Exercise details:
Give back exactly the lines that run from the beginning of the entries to the line containing "thumb cmc: (220, 356)", both included, and nothing else.

Data for analysis:
_____
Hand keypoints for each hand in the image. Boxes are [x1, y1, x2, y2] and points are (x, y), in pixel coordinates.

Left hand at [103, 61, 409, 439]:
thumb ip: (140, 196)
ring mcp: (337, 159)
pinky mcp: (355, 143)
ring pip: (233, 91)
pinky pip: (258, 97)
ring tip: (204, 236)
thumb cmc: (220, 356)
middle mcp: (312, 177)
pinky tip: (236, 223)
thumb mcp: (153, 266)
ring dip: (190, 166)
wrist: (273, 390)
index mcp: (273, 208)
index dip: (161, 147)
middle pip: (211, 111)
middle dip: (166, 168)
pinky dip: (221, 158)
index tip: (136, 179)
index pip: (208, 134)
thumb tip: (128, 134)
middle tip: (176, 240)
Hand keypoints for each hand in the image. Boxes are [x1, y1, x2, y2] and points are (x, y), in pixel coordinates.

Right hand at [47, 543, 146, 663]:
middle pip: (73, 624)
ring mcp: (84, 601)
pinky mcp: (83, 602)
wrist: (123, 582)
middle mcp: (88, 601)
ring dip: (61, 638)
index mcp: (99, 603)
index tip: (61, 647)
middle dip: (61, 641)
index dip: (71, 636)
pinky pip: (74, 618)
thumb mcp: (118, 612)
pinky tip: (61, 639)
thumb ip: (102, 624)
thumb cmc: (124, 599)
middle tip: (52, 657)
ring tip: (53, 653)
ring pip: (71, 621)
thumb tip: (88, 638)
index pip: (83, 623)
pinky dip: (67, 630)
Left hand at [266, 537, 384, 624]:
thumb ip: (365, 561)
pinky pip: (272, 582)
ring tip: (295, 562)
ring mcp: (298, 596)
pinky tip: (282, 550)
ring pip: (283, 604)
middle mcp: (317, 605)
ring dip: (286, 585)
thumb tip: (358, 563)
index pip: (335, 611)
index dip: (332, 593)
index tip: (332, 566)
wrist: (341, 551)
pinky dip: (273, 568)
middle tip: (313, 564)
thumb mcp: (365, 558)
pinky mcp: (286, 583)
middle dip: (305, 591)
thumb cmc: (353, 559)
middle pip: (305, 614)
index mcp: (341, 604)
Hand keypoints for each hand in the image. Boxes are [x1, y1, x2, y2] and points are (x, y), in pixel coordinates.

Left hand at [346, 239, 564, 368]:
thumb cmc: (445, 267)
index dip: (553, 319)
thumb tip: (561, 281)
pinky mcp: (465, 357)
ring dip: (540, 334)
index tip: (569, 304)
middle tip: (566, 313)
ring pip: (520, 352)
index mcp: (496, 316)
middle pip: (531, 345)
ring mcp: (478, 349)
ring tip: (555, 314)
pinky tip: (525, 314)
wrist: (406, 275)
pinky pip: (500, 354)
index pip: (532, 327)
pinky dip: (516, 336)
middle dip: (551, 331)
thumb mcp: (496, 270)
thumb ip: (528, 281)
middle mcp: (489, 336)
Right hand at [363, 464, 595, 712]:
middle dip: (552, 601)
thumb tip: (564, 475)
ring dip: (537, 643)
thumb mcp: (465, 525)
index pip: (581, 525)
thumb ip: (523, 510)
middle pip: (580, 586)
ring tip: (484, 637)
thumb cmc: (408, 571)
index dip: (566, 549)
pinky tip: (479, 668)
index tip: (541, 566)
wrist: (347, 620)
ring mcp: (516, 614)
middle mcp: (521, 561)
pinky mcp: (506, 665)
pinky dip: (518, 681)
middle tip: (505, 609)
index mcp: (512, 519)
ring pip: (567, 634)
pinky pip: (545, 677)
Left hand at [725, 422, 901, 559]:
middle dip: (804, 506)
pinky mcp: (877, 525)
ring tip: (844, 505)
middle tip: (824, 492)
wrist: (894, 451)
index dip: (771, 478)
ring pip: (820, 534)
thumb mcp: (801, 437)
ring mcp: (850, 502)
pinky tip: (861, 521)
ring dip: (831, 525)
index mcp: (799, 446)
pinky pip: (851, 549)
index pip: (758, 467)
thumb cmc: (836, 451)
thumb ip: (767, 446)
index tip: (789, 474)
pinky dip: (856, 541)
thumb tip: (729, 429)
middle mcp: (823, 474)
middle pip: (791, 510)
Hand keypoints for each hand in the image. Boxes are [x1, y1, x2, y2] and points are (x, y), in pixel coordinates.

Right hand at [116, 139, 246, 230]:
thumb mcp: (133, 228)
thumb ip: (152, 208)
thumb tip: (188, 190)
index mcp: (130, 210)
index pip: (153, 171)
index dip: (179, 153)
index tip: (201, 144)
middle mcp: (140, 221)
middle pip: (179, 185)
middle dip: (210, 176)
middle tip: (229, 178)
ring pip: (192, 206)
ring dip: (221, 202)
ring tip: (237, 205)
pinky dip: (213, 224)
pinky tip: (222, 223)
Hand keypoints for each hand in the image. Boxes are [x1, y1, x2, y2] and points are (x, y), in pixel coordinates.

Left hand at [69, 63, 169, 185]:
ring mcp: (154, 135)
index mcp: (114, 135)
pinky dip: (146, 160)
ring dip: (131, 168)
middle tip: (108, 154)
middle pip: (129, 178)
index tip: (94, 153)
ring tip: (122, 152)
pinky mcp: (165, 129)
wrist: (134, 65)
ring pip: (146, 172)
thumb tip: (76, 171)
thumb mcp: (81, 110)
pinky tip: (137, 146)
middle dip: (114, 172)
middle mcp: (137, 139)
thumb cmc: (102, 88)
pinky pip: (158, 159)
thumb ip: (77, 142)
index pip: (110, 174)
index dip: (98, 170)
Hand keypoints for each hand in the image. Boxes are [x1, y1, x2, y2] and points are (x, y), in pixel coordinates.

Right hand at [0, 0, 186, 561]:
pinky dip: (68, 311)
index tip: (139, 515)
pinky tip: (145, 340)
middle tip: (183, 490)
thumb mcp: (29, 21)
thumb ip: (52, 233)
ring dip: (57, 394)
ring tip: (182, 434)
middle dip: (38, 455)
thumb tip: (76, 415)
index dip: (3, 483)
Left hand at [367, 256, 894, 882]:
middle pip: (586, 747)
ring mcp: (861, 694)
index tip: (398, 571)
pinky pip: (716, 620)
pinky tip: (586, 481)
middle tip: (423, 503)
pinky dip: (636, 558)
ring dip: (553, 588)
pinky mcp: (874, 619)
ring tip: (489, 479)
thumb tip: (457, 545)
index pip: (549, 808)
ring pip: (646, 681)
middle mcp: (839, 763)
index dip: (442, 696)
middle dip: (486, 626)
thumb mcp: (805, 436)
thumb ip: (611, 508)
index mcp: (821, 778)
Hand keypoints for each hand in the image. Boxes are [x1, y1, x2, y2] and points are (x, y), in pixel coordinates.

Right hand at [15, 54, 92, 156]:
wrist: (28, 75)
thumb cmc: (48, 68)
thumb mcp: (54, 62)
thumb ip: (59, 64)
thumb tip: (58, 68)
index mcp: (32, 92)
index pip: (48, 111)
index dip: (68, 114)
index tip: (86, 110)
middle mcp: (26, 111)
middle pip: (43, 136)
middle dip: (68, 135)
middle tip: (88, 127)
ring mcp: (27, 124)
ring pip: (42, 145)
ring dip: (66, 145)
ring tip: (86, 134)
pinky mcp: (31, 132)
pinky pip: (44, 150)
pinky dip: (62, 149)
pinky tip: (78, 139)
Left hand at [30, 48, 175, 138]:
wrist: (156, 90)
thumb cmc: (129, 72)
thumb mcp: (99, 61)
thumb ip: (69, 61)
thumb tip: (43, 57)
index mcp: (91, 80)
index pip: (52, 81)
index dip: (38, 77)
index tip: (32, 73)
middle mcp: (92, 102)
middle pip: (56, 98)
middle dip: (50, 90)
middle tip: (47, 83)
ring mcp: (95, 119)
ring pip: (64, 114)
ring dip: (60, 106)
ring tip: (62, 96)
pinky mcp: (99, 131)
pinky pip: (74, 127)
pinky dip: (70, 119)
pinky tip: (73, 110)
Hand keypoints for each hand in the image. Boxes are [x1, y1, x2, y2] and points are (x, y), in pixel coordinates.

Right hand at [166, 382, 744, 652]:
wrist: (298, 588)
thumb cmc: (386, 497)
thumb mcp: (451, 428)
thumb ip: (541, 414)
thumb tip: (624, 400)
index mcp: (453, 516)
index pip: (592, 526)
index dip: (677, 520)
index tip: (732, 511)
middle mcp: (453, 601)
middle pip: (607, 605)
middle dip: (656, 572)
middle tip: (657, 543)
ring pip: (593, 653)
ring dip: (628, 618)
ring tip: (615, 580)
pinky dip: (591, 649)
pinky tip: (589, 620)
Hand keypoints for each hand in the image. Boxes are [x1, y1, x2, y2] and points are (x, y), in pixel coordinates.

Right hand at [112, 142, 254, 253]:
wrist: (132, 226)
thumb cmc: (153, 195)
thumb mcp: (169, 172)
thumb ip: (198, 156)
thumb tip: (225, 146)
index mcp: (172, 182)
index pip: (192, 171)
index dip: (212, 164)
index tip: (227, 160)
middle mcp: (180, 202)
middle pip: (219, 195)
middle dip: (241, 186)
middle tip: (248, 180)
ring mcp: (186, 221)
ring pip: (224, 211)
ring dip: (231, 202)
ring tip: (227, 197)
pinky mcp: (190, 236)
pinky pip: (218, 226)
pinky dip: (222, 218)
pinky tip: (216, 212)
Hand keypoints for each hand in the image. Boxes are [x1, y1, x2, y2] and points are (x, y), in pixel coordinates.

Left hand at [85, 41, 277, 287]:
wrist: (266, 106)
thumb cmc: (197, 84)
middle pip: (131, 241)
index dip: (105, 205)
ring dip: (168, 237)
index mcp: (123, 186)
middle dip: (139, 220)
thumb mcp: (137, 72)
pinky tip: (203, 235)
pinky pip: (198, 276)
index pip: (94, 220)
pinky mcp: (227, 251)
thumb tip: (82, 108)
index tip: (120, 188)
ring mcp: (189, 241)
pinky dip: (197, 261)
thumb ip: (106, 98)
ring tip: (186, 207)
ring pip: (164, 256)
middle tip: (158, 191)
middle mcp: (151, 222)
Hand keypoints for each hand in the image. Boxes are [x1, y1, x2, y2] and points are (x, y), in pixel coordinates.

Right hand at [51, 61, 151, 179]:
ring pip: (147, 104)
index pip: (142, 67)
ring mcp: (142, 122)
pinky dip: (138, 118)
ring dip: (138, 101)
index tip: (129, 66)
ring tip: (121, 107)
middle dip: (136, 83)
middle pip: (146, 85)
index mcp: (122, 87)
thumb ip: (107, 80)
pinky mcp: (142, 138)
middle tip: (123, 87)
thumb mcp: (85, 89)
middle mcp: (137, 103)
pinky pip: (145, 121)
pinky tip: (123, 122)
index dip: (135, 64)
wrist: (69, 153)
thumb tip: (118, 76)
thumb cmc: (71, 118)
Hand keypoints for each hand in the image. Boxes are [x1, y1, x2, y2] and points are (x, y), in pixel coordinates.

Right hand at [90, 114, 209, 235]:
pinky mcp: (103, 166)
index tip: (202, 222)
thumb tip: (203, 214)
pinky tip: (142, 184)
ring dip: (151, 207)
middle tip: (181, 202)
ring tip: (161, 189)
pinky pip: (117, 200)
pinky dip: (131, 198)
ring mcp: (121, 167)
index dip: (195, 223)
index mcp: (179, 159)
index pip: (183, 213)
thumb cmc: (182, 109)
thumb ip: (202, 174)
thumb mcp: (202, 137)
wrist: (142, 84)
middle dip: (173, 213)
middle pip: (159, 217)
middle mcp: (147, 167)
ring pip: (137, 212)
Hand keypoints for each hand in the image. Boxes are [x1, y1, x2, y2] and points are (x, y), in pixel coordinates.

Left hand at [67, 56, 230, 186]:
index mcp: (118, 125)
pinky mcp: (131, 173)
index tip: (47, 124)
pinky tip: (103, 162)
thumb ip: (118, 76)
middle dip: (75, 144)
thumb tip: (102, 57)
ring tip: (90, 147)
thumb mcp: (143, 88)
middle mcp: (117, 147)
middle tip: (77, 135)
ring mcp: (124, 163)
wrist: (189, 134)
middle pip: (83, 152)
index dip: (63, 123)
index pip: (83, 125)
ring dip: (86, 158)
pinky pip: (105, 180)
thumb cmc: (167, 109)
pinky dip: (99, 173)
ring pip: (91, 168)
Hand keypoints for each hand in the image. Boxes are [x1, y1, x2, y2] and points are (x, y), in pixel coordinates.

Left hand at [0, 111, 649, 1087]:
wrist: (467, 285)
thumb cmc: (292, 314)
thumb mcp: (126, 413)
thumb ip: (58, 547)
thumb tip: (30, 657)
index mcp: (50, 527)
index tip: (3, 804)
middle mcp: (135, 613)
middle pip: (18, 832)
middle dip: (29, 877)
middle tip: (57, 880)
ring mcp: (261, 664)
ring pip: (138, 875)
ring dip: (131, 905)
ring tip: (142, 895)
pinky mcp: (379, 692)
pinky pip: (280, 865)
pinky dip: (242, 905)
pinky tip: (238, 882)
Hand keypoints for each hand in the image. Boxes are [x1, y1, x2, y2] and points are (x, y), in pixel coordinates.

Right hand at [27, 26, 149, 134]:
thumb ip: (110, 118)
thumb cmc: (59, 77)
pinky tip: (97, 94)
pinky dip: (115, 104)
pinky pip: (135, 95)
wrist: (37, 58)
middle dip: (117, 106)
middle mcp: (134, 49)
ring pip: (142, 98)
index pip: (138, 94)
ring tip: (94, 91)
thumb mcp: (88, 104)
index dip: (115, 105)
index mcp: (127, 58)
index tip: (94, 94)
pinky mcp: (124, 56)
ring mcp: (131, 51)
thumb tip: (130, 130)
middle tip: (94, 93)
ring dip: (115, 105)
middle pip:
_____
Exercise output:
Hand keypoints for each hand in the image. Boxes are [x1, y1, x2, y2] and points are (x, y), in pixel coordinates.

Left hand at [103, 61, 409, 439]:
thumb ip: (140, 196)
ring mcp: (337, 159)
pinky mcp: (355, 143)
ring pip: (233, 91)
pinky pip: (258, 97)
ring tip: (204, 236)
thumb cmc: (220, 356)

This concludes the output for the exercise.